::: Fragmento del texto

01/03/2010
Publicado en: HIPERIÓN
La llanura manchega invita a un silencio en el que es posible casi callarse para escuchar un sonido de la vida que es verdadero y ancestral. Dentro de ese silencio fluyen las palabras como si no existieran, como si nunca hubieran existido. Se habla con el amigo y uno sigue teniendo la sensación de que ambos seguimos en silencio, de que existe un tiempo paralelo en el que estamos solos y podemos mirar con calma los intensos colores del horizonte y observar, cuando bajamos la cabeza, que las viñas son manos desgarradas que salen de la tierra pidiendo una ayuda imposible. En la llanura la vista avanza, a la velocidad de la luz, hacia donde termina el horizonte. La vista se relaja y uno comprende aquello tan hermoso que dijeron los griegos, que somos el ser que mira a lo lejos y por tanto conscientes de que en tanta inmensidad habrá de habitar un espacio lleno de enigmas y secretos.
Esta mañana de primavera, iluminada por un cielo tan azul que parece el mar de una isla tropical, voy paseando y conversando con el poeta Dionisio Cañas. Caminamos alrededor de su bombo, una choza de piedra entre las viñas adonde se retira cuando el bullicio de Tomelloso le aprisiona los tímpanos. Nos envuelve la tierra de La Mancha que ha sido declarada como el mayor viñedo del mundo. Como decía es primavera, pero aún las cepas no se han dignado a mostrar su verde respiración sobre la madera torturada por un verano infernal. Estallan de gris, de marrón, de pliegues y sombras que se duermen en la tierra mientras les va llegando el leve sol de un atardecer que inunda el cielo con los tonos rojizos más bellos que uno pueda imaginar.
-No hay un amanecer que se repita en cuanto a los colores del cielo –me dice señalando el horizonte con una varita-, la calidad de la luz, las emociones que nos producen…No hay un día igual a otro día, no hay un crepúsculo igual a otro crepúsculo…y sin embargo, siempre anochece y siempre amanece.
Vamos caminando por unas tierras ásperas, calizas, que sólo admiten como dádiva de sus músculos oscuros la viña, unas uvas acostumbradas a resistir las peores armas de la naturaleza: tormentas a destiempo, mildiu, sequía, heladas imprevistas. En un lugar presidencial de las tierras solitarias permanece orgulloso un almendro.
Ya está viejo. Ya está herido. Ya está de vuelta de todo, sin hambre de vida. Pero está quieto en su llanura de ausencias y agradeciendo con su digna presencia que el poeta Cañas lo salvara de unas terribles máquinas que perseguían devastar aquellos lugares. El poeta se enfrentó a la máquina, puso su cuerpo enfrente y los obreros, admirados por aquel gesto quijotesco, indultaron al almendro.

::::::

Enunciado: Por favor, reproduce del texto sobre la llanura manchega el fragmento que empieza en "Vamos caminando por" y termina en "orgulloso un almendro.". Los registros proceden de una fuente distinta a la del texto sobre la llanura manchega.

::: Datos proporcionados

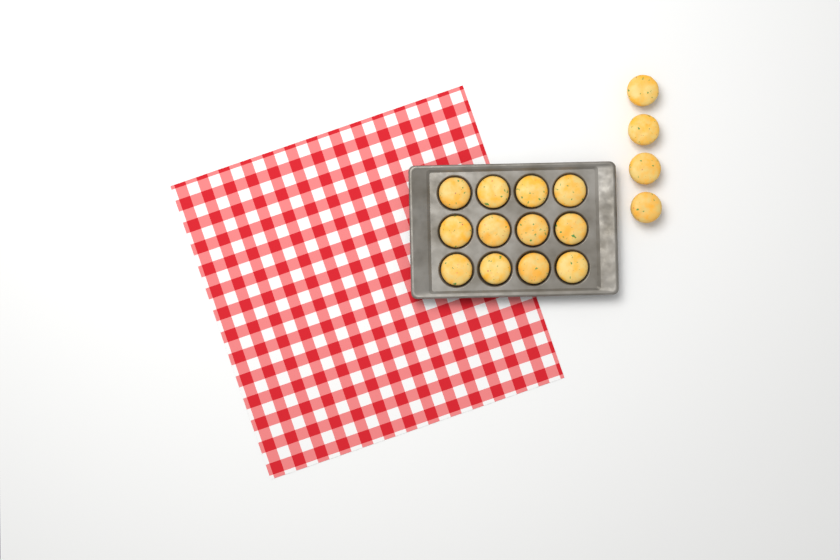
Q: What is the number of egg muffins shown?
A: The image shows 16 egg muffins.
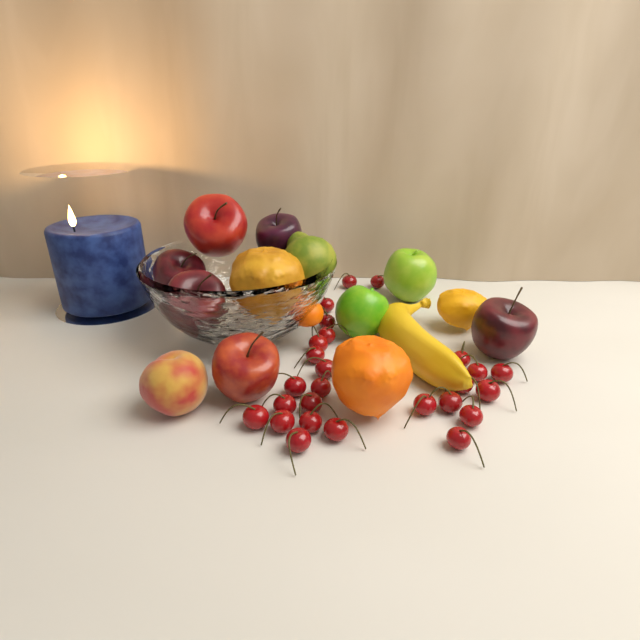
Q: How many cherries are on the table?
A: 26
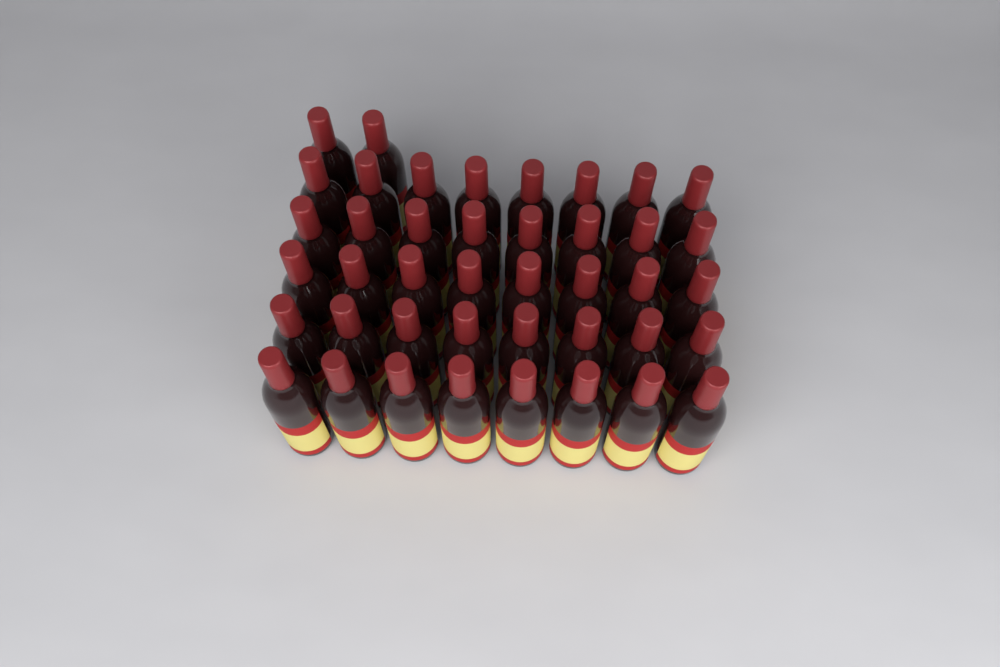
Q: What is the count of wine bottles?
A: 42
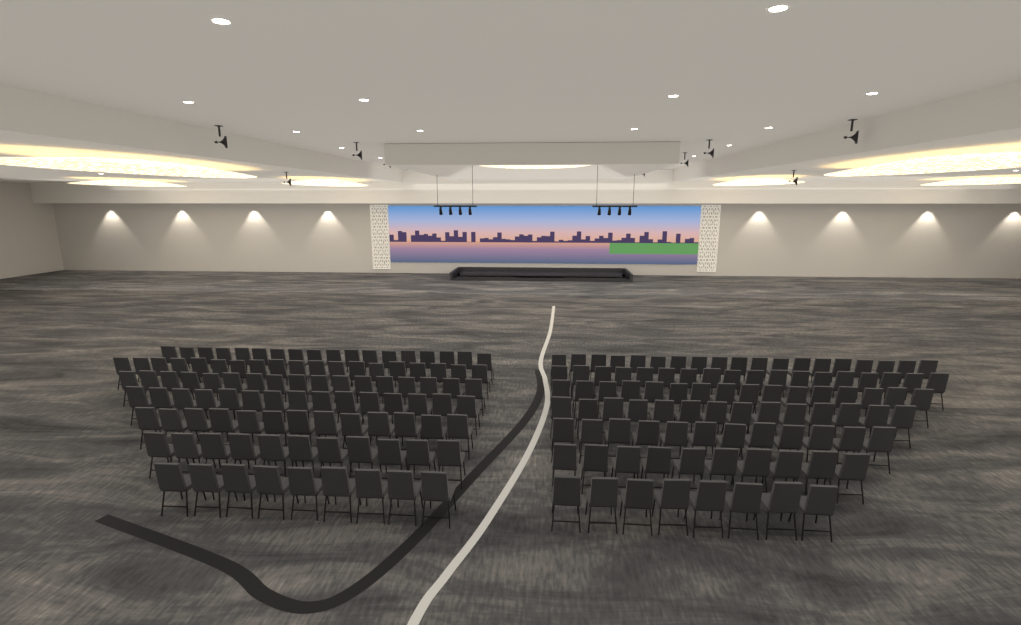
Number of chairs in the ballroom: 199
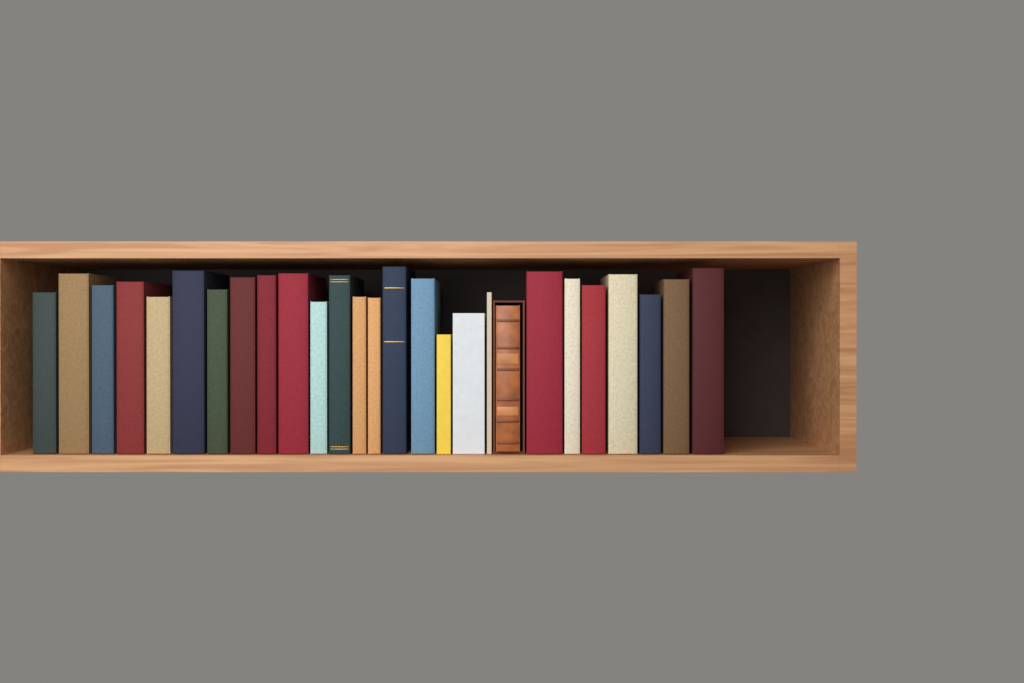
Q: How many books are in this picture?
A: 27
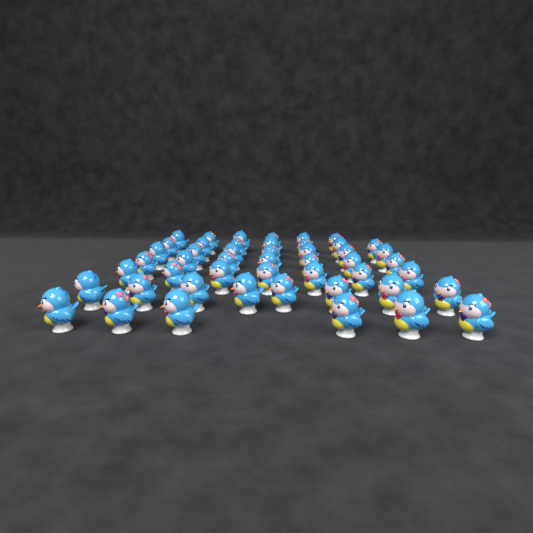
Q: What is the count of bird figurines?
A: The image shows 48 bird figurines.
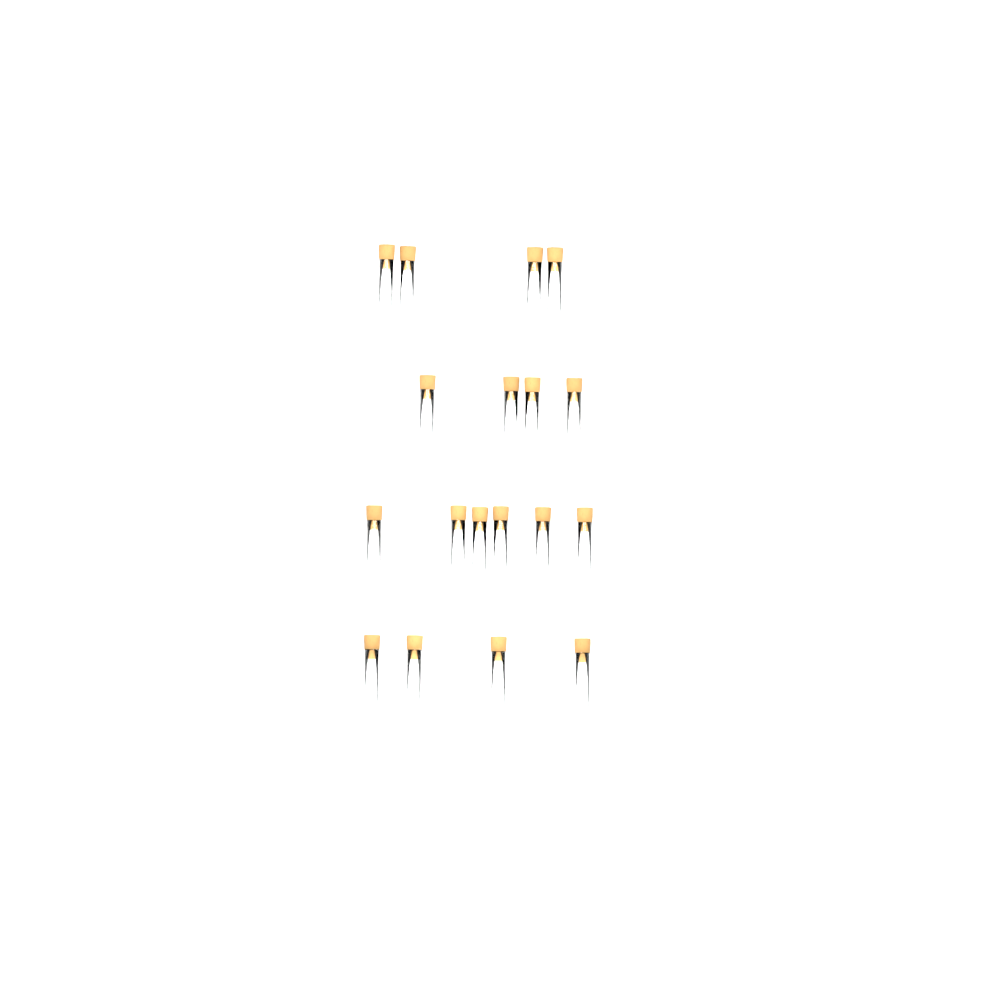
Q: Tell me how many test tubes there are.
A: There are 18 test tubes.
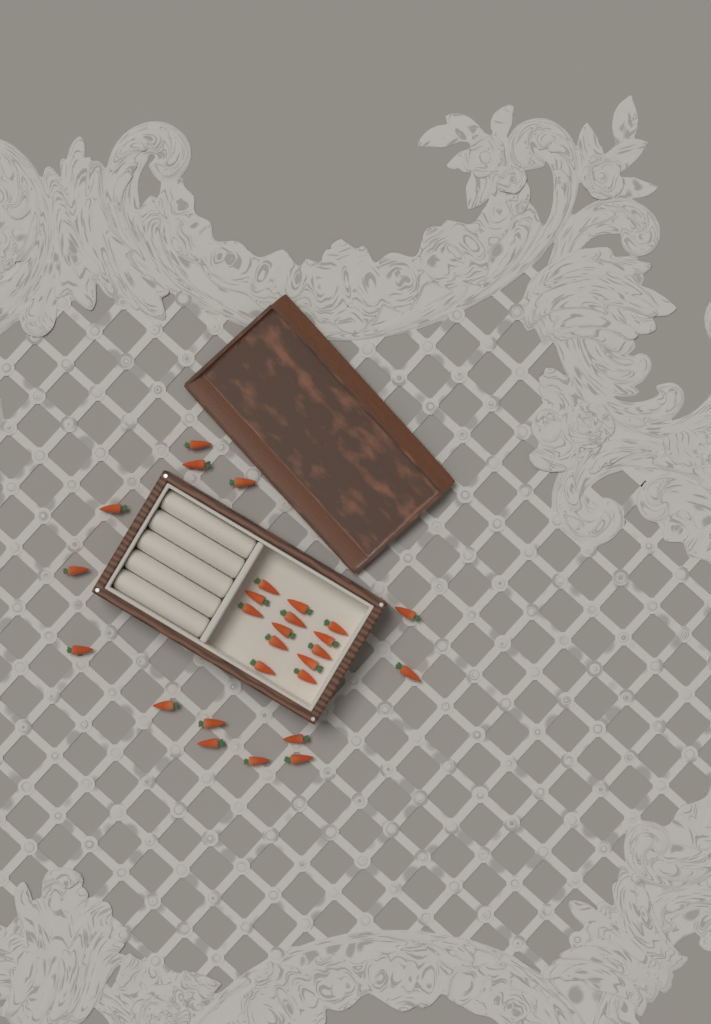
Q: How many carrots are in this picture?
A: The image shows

::::::

Solución:
Vamos caminando por unas tierras ásperas, calizas, que sólo admiten como dádiva de sus músculos oscuros la viña, unas uvas acostumbradas a resistir las peores armas de la naturaleza: tormentas a destiempo, mildiu, sequía, heladas imprevistas. En un lugar presidencial de las tierras solitarias permanece orgulloso un almendro.